REPUBLIKA.CO.ID, JAKARTA -- Di ujung utara Kabupaten Sambas, tepat di Dusun Ciremai, Desa Sebubus, ombak Laut Natuna berdebur lembut di bawah langit perbatasan. Di sinilah, di batas antara Indonesia dan Malaysia, hidup sekelompok warga pesisir yang diam-diam menenun kemandirian lewat garam dan ubur-ubur.
Saat Tim Ekspedisi Patriot Universitas Indonesia (UI) tiba di kilang multifungsi milik Bapak Sunaedi, aroma asin laut berpadu dengan tawa para ibu yang sibuk menjemur kerupuk di bawah matahari. “Silakan dicoba, ini kerupuk ubur-ubur kami, namanya Mak Glowing,” ujar seorang ibu sambil menyambut hangat kedatangan tim.

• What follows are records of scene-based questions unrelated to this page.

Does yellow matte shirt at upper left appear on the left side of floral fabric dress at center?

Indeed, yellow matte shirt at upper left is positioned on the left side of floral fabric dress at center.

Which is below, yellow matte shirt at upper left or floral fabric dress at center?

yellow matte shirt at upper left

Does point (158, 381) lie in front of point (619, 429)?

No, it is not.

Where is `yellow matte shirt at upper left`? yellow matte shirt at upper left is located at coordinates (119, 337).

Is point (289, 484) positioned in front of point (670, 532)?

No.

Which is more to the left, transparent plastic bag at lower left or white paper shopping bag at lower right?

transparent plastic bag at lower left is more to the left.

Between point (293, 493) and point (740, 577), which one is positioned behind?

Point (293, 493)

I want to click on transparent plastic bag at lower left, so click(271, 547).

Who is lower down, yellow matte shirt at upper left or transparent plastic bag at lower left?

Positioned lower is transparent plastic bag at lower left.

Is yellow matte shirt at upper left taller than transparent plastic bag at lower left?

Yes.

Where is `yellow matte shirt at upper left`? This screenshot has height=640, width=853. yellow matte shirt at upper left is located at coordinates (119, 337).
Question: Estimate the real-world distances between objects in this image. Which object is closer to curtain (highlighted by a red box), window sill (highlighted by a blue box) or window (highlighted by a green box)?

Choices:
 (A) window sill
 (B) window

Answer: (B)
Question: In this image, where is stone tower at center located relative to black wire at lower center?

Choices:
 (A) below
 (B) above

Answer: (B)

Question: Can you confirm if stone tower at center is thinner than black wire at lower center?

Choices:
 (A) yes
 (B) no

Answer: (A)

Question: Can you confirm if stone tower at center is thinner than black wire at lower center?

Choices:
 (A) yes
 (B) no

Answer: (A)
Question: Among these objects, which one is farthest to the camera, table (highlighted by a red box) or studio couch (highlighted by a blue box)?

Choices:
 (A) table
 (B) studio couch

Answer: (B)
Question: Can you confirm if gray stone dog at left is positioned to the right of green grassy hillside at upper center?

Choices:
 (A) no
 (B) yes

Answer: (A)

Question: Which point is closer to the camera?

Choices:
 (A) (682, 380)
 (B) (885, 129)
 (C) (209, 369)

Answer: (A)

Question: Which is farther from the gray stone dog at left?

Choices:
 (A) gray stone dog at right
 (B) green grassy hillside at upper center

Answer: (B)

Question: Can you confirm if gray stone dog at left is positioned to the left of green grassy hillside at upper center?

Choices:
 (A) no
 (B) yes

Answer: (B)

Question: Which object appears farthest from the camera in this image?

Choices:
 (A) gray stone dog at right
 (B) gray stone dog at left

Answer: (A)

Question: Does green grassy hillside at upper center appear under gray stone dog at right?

Kerupuk itu bukan sekadar makanan ringan. Ia adalah simbol perubahan: bukti bahwa desa di garis perbatasan pun bisa memproduksi sesuatu yang bernilai dan berpotensi ekspor.
Dari Garam ke Ubur-Ubur: Rantai Nilai yang Tumbuh dari Laut
Bapak Sunaedi, nelayan yang kini beralih menjadi pengusaha mikro, mengawali kisah ini dari kebutuhan dasar — garam.
“Untuk satu kilang ubur-ubur kami butuh delapan puluh ton garam. Kalau pasokan dari luar telat, semua berhenti,” ujarnya.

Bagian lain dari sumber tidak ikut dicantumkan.